#### TASK PROMPT
Copy out the material in full. Leave every line as it is.

#### RECORD SET

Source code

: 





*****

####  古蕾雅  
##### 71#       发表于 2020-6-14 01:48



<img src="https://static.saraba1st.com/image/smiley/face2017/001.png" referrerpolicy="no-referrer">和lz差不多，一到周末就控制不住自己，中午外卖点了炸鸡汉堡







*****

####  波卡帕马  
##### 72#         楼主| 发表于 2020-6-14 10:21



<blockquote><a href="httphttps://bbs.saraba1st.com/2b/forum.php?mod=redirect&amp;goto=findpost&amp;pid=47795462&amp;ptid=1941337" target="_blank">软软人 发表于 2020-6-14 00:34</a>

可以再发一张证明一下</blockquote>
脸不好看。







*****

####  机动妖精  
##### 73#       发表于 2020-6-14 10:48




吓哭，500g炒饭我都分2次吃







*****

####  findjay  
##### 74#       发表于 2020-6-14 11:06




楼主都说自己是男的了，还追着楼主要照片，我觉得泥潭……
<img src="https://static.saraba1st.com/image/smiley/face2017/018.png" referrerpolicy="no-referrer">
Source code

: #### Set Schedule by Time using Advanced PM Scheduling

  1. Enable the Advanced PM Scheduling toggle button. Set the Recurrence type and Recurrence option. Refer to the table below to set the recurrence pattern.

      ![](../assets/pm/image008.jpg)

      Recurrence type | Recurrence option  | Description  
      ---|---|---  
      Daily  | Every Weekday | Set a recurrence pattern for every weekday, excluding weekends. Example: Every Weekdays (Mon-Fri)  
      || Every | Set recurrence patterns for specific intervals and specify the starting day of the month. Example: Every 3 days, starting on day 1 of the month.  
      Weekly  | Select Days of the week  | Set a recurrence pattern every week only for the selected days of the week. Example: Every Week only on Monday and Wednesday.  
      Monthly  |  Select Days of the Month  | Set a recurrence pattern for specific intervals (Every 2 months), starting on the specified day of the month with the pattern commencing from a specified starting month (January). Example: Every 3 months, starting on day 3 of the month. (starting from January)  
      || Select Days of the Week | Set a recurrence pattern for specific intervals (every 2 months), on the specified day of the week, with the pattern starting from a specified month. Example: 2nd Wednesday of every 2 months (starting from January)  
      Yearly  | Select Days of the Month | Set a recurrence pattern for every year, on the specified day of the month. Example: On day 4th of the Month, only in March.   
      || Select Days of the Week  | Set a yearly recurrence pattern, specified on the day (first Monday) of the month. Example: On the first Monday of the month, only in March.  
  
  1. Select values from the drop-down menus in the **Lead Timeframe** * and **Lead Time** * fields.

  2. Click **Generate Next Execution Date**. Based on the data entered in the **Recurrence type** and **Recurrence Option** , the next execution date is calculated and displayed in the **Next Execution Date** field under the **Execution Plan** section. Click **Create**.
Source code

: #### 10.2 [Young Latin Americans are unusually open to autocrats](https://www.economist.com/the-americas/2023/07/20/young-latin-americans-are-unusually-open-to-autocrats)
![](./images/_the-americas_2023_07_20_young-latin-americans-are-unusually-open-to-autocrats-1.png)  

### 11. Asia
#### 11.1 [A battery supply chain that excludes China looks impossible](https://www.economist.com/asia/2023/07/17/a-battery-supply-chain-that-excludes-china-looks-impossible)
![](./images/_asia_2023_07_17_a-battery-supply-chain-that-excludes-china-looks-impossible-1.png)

#### THE ANSWER
Source code

: 





*****

####  古蕾雅  
##### 71#       发表于 2020-6-14 01:48



<img src="https://static.saraba1st.com/image/smiley/face2017/001.png" referrerpolicy="no-referrer">和lz差不多，一到周末就控制不住自己，中午外卖点了炸鸡汉堡







*****

####  波卡帕马  
##### 72#         楼主| 发表于 2020-6-14 10:21



<blockquote><a href="httphttps://bbs.saraba1st.com/2b/forum.php?mod=redirect&amp;goto=findpost&amp;pid=47795462&amp;ptid=1941337" target="_blank">软软人 发表于 2020-6-14 00:34</a>

可以再发一张证明一下</blockquote>
脸不好看。







*****

####  机动妖精  
##### 73#       发表于 2020-6-14 10:48




吓哭，500g炒饭我都分2次吃







*****

####  findjay  
##### 74#       发表于 2020-6-14 11:06




楼主都说自己是男的了，还追着楼主要照片，我觉得泥潭……
<img src="https://static.saraba1st.com/image/smiley/face2017/018.png" referrerpolicy="no-referrer">
Source code

: #### Set Schedule by Time using Advanced PM Scheduling

  1. Enable the Advanced PM Scheduling toggle button. Set the Recurrence type and Recurrence option. Refer to the table below to set the recurrence pattern.

      ![](../assets/pm/image008.jpg)

      Recurrence type | Recurrence option  | Description  
      ---|---|---  
      Daily  | Every Weekday | Set a recurrence pattern for every weekday, excluding weekends. Example: Every Weekdays (Mon-Fri)  
      || Every | Set recurrence patterns for specific intervals and specify the starting day of the month. Example: Every 3 days, starting on day 1 of the month.  
      Weekly  | Select Days of the week  | Set a recurrence pattern every week only for the selected days of the week. Example: Every Week only on Monday and Wednesday.  
      Monthly  |  Select Days of the Month  | Set a recurrence pattern for specific intervals (Every 2 months), starting on the specified day of the month with the pattern commencing from a specified starting month (January). Example: Every 3 months, starting on day 3 of the month. (starting from January)  
      || Select Days of the Week | Set a recurrence pattern for specific intervals (every 2 months), on the specified day of the week, with the pattern starting from a specified month. Example: 2nd Wednesday of every 2 months (starting from January)  
      Yearly  | Select Days of the Month | Set a recurrence pattern for every year, on the specified day of the month. Example: On day 4th of the Month, only in March.   
      || Select Days of the Week  | Set a yearly recurrence pattern, specified on the day (first Monday) of the month. Example: On the first Monday of the month, only in March.  
  
  1. Select values from the drop-down menus in the **Lead Timeframe** * and **Lead Time** * fields.

  2. Click **Generate Next Execution Date**. Based on the data entered in the **Recurrence type** and **Recurrence Option** , the next execution date is calculated and displayed in the **Next Execution Date** field under the **Execution Plan** section. Click **Create**.
Source code

: #### 10.2 [Young Latin Americans are unusually open to autocrats](https://www.economist.com/the-americas/2023/07/20/young-latin-americans-are-unusually-open-to-autocrats)
![](./images/_the-americas_2023_07_20_young-latin-americans-are-unusually-open-to-autocrats-1.png)  

### 11. Asia
#### 11.1 [A battery supply chain that excludes China looks impossible](https://www.economist.com/asia/2023/07/17/a-battery-supply-chain-that-excludes-china-looks-impossible)
![](./images/_asia_2023_07_17_a-battery-supply-chain-that-excludes-china-looks-impossible-1.png)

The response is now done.